▶ **RECORDS SUPPLIED**
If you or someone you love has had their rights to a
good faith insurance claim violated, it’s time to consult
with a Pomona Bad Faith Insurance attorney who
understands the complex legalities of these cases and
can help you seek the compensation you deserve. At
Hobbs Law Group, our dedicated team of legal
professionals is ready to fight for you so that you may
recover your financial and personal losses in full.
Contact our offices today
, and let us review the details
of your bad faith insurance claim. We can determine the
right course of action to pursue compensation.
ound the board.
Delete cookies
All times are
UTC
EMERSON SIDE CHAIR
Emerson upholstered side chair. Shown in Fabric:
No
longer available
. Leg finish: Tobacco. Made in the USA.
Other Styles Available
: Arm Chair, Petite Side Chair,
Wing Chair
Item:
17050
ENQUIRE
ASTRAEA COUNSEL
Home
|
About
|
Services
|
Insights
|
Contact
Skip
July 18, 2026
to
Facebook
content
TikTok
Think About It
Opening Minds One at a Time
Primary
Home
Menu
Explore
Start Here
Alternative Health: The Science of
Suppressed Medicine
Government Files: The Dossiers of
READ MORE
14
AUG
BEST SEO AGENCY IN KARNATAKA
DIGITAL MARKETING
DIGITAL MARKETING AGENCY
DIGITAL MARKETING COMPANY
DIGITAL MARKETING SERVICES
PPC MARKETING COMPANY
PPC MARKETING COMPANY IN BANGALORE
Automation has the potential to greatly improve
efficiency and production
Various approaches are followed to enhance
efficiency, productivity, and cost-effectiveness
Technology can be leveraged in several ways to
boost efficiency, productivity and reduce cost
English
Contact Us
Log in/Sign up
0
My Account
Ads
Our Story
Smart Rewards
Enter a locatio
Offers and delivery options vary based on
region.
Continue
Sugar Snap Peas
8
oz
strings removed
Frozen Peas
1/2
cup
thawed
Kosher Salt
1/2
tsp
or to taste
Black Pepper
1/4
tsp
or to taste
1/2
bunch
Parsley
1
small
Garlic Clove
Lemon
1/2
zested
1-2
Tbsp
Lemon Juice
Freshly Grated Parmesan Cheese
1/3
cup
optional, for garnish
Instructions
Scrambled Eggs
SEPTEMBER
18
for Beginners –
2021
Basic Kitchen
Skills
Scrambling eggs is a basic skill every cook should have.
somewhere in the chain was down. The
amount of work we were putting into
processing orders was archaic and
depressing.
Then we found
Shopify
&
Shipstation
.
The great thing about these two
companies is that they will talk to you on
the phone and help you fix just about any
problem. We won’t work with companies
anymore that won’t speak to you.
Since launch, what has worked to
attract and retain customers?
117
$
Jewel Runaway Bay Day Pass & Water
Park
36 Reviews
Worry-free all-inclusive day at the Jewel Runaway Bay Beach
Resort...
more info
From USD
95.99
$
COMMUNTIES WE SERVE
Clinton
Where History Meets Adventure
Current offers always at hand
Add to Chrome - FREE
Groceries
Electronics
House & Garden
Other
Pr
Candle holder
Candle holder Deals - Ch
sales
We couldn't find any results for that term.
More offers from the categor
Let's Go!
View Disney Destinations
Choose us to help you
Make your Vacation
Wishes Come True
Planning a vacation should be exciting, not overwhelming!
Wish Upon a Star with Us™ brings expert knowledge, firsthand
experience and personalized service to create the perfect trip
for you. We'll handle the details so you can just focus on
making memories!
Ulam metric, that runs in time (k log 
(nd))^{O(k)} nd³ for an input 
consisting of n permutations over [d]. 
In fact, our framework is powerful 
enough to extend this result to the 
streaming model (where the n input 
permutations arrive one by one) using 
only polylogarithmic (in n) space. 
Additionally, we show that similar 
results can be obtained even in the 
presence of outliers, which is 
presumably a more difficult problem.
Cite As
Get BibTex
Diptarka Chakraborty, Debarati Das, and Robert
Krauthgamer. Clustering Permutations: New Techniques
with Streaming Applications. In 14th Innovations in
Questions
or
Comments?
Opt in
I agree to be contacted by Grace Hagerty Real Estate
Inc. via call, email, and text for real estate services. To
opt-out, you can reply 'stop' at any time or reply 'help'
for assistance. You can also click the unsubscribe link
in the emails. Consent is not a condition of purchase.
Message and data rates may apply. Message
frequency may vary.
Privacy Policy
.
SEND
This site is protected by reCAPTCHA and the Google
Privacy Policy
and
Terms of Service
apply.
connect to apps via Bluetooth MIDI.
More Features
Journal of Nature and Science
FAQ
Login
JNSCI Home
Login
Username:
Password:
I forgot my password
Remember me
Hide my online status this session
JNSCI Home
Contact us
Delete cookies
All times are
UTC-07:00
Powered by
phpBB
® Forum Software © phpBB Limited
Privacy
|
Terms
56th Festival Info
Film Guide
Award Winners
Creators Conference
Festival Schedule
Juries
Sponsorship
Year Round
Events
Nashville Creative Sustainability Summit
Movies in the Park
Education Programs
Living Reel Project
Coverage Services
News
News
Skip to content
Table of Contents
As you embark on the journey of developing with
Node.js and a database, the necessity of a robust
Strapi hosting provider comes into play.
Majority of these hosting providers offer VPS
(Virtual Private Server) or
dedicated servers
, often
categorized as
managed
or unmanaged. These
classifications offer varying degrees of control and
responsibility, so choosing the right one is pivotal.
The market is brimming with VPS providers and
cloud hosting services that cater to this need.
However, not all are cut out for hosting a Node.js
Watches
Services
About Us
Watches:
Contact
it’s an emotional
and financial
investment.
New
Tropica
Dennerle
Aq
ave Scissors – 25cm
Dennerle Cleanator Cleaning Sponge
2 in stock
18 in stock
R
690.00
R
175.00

▶ **JOB**
Reproduce the text from every row above, line for line, with no changes.

▶ **ANSWER SPACE**
If you or someone you love has had their rights to a
good faith insurance claim violated, it’s time to consult
with a Pomona Bad Faith Insurance attorney who
understands the complex legalities of these cases and
can help you seek the compensation you deserve. At
Hobbs Law Group, our dedicated team of legal
professionals is ready to fight for you so that you may
recover your financial and personal losses in full.
Contact our offices today
, and let us review the details
of your bad faith insurance claim. We can determine the
right course of action to pursue compensation.
ound the board.
Delete cookies
All times are
UTC
EMERSON SIDE CHAIR
Emerson upholstered side chair. Shown in Fabric:
No
longer available
. Leg finish: Tobacco. Made in the USA.
Other Styles Available
: Arm Chair, Petite Side Chair,
Wing Chair
Item:
17050
ENQUIRE
ASTRAEA COUNSEL
Home
|
About
|
Services
|
Insights
|
Contact
Skip
July 18, 2026
to
Facebook
content
TikTok
Think About It
Opening Minds One at a Time
Primary
Home
Menu
Explore
Start Here
Alternative Health: The Science of
Suppressed Medicine
Government Files: The Dossiers of
READ MORE
14
AUG
BEST SEO AGENCY IN KARNATAKA
DIGITAL MARKETING
DIGITAL MARKETING AGENCY
DIGITAL MARKETING COMPANY
DIGITAL MARKETING SERVICES
PPC MARKETING COMPANY
PPC MARKETING COMPANY IN BANGALORE
Automation has the potential to greatly improve
efficiency and production
Various approaches are followed to enhance
efficiency, productivity, and cost-effectiveness
Technology can be leveraged in several ways to
boost efficiency, productivity and reduce cost
English
Contact Us
Log in/Sign up
0
My Account
Ads
Our Story
Smart Rewards
Enter a locatio
Offers and delivery options vary based on
region.
Continue
Sugar Snap Peas
8
oz
strings removed
Frozen Peas
1/2
cup
thawed
Kosher Salt
1/2
tsp
or to taste
Black Pepper
1/4
tsp
or to taste
1/2
bunch
Parsley
1
small
Garlic Clove
Lemon
1/2
zested
1-2
Tbsp
Lemon Juice
Freshly Grated Parmesan Cheese
1/3
cup
optional, for garnish
Instructions
Scrambled Eggs
SEPTEMBER
18
for Beginners –
2021
Basic Kitchen
Skills
Scrambling eggs is a basic skill every cook should have.
somewhere in the chain was down. The
amount of work we were putting into
processing orders was archaic and
depressing.
Then we found
Shopify
&
Shipstation
.
The great thing about these two
companies is that they will talk to you on
the phone and help you fix just about any
problem. We won’t work with companies
anymore that won’t speak to you.
Since launch, what has worked to
attract and retain customers?
117
$
Jewel Runaway Bay Day Pass & Water
Park
36 Reviews
Worry-free all-inclusive day at the Jewel Runaway Bay Beach
Resort...
more info
From USD
95.99
$
COMMUNTIES WE SERVE
Clinton
Where History Meets Adventure
Current offers always at hand
Add to Chrome - FREE
Groceries
Electronics
House & Garden
Other
Pr
Candle holder
Candle holder Deals - Ch
sales
We couldn't find any results for that term.
More offers from the categor
Let's Go!
View Disney Destinations
Choose us to help you
Make your Vacation
Wishes Come True
Planning a vacation should be exciting, not overwhelming!
Wish Upon a Star with Us™ brings expert knowledge, firsthand
experience and personalized service to create the perfect trip
for you. We'll handle the details so you can just focus on
making memories!
Ulam metric, that runs in time (k log 
(nd))^{O(k)} nd³ for an input 
consisting of n permutations over [d]. 
In fact, our framework is powerful 
enough to extend this result to the 
streaming model (where the n input 
permutations arrive one by one) using 
only polylogarithmic (in n) space. 
Additionally, we show that similar 
results can be obtained even in the 
presence of outliers, which is 
presumably a more difficult problem.
Cite As
Get BibTex
Diptarka Chakraborty, Debarati Das, and Robert
Krauthgamer. Clustering Permutations: New Techniques
with Streaming Applications. In 14th Innovations in
Questions
or
Comments?
Opt in
I agree to be contacted by Grace Hagerty Real Estate
Inc. via call, email, and text for real estate services. To
opt-out, you can reply 'stop' at any time or reply 'help'
for assistance. You can also click the unsubscribe link
in the emails. Consent is not a condition of purchase.
Message and data rates may apply. Message
frequency may vary.
Privacy Policy
.
SEND
This site is protected by reCAPTCHA and the Google
Privacy Policy
and
Terms of Service
apply.
connect to apps via Bluetooth MIDI.
More Features
Journal of Nature and Science
FAQ
Login
JNSCI Home
Login
Username:
Password:
I forgot my password
Remember me
Hide my online status this session
JNSCI Home
Contact us
Delete cookies
All times are
UTC-07:00
Powered by
phpBB
® Forum Software © phpBB Limited
Privacy
|
Terms
56th Festival Info
Film Guide
Award Winners
Creators Conference
Festival Schedule
Juries
Sponsorship
Year Round
Events
Nashville Creative Sustainability Summit
Movies in the Park
Education Programs
Living Reel Project
Coverage Services
News
News
Skip to content
Table of Contents
As you embark on the journey of developing with
Node.js and a database, the necessity of a robust
Strapi hosting provider comes into play.
Majority of these hosting providers offer VPS
(Virtual Private Server) or
dedicated servers
, often
categorized as
managed
or unmanaged. These
classifications offer varying degrees of control and
responsibility, so choosing the right one is pivotal.
The market is brimming with VPS providers and
cloud hosting services that cater to this need.
However, not all are cut out for hosting a Node.js
Watches
Services
About Us
Watches:
Contact
it’s an emotional
and financial
investment.
New
Tropica
Dennerle
Aq
ave Scissors – 25cm
Dennerle Cleanator Cleaning Sponge
2 in stock
18 in stock
R
690.00
R
175.00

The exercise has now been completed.